待办任务
(a) 把这篇塞尔维亚游记中介于“共6个篇章,未完待续……”与“磨刀工或者大排档正收拾回家。”之间的文字重写一遍(首尾两处都包括在内)，并将其中的“拉杆箱”换成“行李箱”。
(b) 从这篇塞尔维亚游记的最后一句之后接着往下写。

所给短文
-.-.-

塞尔维亚的味道(一)

共6个篇章,未完待续……


我拎了一本《长恨歌》就匆忙逃上了去塞尔维亚的飞机,这趟陌生的旅程在有意驱赶我的工作压力。兴奋和胆怯交织在一起让我睡意全无,只得在途中跟着王琦瑶探寻老上海的生活。而当我结束旅程时,却惊奇地发现塞尔维亚这个陌生的国度竟然与曾经的上海弄堂有几分暧昧的熟悉感。

 

叩开塞尔维亚门扉的时候已经是半夜了,我们拖着嘎啦作响的拉杆箱走在空旷的大街吃着寡淡的凉风,它无色无味的,却把我心中的怨气和烦闷一点点吸走。我缩了缩脖子,有些害怕夜路上有危险。贝尔格莱德老城中心地带到处立着一些旧旧的书店、杂货店亦或是小酒馆、楼道下的锁匠店等等,如果不留意建筑的样式,大概要误以为自己穿越回小时候的上海弄堂,弄堂口的烟纸店、修鞋匠、磨刀工或者大排档正收拾回家。

 

大概因为入住太晚,我们被告知要调剂到另一家旅馆落脚,司机载着我们去了临近的旅馆。前台小哥牵丝攀藤地为我们办理入住,并告诉我们第二天早晨会有司机把我们接回原先的旅馆,这段旅程就在一个我们没有预订过的旅店里开始了。

-.-.-

所附记录
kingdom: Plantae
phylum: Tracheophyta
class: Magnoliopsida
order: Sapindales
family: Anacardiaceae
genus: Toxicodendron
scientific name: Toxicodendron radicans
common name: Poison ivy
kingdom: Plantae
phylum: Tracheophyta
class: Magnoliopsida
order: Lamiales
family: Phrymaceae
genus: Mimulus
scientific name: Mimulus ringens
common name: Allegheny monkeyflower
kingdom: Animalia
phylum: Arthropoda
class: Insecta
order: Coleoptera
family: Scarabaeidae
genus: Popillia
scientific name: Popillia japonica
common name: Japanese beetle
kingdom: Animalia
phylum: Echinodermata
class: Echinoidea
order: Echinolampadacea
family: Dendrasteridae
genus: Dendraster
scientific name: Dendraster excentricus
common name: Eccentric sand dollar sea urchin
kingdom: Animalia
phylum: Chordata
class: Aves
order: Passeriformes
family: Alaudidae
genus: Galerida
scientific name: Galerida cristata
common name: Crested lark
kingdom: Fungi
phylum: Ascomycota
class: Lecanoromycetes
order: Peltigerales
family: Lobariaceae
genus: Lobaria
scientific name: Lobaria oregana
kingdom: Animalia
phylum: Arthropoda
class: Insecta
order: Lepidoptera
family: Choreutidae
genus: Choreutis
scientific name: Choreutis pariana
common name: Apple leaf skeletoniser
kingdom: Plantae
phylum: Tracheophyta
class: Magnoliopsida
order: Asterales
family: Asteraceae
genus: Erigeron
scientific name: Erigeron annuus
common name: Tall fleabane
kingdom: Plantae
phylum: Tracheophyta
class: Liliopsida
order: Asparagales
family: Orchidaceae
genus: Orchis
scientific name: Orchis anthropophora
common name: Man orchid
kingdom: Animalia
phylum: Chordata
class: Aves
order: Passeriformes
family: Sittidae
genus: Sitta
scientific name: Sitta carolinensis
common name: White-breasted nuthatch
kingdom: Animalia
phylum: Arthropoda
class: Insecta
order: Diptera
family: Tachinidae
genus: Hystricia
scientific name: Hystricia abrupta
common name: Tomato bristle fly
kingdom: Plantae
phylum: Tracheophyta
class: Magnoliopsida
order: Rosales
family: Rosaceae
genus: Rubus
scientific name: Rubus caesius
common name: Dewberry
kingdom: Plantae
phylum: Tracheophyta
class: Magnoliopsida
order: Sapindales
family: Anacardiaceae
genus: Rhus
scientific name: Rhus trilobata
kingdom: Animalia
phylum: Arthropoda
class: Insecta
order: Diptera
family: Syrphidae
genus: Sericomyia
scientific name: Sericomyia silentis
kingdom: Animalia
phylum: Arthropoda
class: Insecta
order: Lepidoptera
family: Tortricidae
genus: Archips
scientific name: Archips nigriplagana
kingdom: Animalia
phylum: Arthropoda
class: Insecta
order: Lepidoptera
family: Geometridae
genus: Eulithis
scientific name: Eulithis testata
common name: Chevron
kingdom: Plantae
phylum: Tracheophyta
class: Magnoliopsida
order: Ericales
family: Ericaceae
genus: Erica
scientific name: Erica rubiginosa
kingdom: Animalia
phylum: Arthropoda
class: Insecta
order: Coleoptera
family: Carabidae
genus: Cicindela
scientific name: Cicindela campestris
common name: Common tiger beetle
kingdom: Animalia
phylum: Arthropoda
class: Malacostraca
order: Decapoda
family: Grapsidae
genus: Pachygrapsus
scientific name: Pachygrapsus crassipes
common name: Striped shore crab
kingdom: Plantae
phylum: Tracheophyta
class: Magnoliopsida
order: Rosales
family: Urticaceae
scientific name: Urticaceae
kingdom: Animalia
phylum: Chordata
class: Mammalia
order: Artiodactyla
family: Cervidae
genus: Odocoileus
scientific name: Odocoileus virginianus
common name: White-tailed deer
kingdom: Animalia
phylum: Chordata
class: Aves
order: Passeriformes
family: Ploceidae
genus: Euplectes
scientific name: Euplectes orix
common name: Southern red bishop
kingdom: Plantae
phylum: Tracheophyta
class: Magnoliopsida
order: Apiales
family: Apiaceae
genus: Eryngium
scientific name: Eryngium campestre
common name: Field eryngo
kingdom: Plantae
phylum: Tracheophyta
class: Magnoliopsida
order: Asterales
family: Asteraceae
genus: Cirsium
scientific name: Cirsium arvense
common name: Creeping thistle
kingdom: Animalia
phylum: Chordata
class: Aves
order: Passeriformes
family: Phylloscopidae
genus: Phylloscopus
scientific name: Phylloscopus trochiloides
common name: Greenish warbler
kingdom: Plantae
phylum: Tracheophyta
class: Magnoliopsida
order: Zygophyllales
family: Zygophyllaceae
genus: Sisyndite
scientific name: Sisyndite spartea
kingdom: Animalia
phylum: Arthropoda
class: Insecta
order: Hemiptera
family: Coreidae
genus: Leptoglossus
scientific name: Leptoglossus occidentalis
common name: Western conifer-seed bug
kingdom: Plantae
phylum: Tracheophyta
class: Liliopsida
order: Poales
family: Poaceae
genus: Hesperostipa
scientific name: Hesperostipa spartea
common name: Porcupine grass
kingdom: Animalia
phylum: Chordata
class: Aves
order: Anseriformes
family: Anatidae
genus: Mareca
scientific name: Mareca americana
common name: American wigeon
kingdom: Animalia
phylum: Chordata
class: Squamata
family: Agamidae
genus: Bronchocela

-.-.-

逐项答案
(a)
共6个篇章,未完待续……


我拎了一本《长恨歌》就匆忙逃上了去塞尔维亚的飞机,这趟陌生的旅程在有意驱赶我的工作压力。兴奋和胆怯交织在一起让我睡意全无,只得在途中跟着王琦瑶探寻老上海的生活。而当我结束旅程时,却惊奇地发现塞尔维亚这个陌生的国度竟然与曾经的上海弄堂有几分暧昧的熟悉感。

 

叩开塞尔维亚门扉的时候已经是半夜了,我们拖着嘎啦作响的行李箱走在空旷的大街吃着寡淡的凉风,它无色无味的,却把我心中的怨气和烦闷一点点吸走。我缩了缩脖子,有些害怕夜路上有危险。贝尔格莱德老城中心地带到处立着一些旧旧的书店、杂货店亦或是小酒馆、楼道下的锁匠店等等,如果不留意建筑的样式,大概要误以为自己穿越回小时候的上海弄堂,弄堂口的烟纸店、修鞋匠、磨刀工或者大排档正收拾回家。

(b)
有种时间叫塞尔维亚时间,它像在煤炉上煲的老鸭汤,只闻其香却要等很久才能嘬上一小口

开会迟到在大多数老板眼中是会遭到嫌弃的,因为我们中的大多数信奉“时间就是金钱”,这是资本家创造财富的至理名言(却不是普通人)。当你置身于上海8点的地铁站、9点的高架路、10点的会议室、12点办公楼下的餐厅、下午3点的奶茶铺或咖啡馆、4点的学校大门口、5点的停车场和晚高峰,或是8点的健身房、凌晨3点的广告公司时,它们像电影快进一样从你眼皮底下来回穿梭周而复始,聒噪而贪婪地占据你的身心。每个月工资短信提示的那天,你终于意识到这些都是你创造的财富,它也许可以带来一条让人嫉妒的轻奢套裙、一顿犒劳性质的法国大餐、一次舒适的全身按摩……却唯独不能还给你一段空白的时间。这,在塞尔维亚几乎是无法想象的。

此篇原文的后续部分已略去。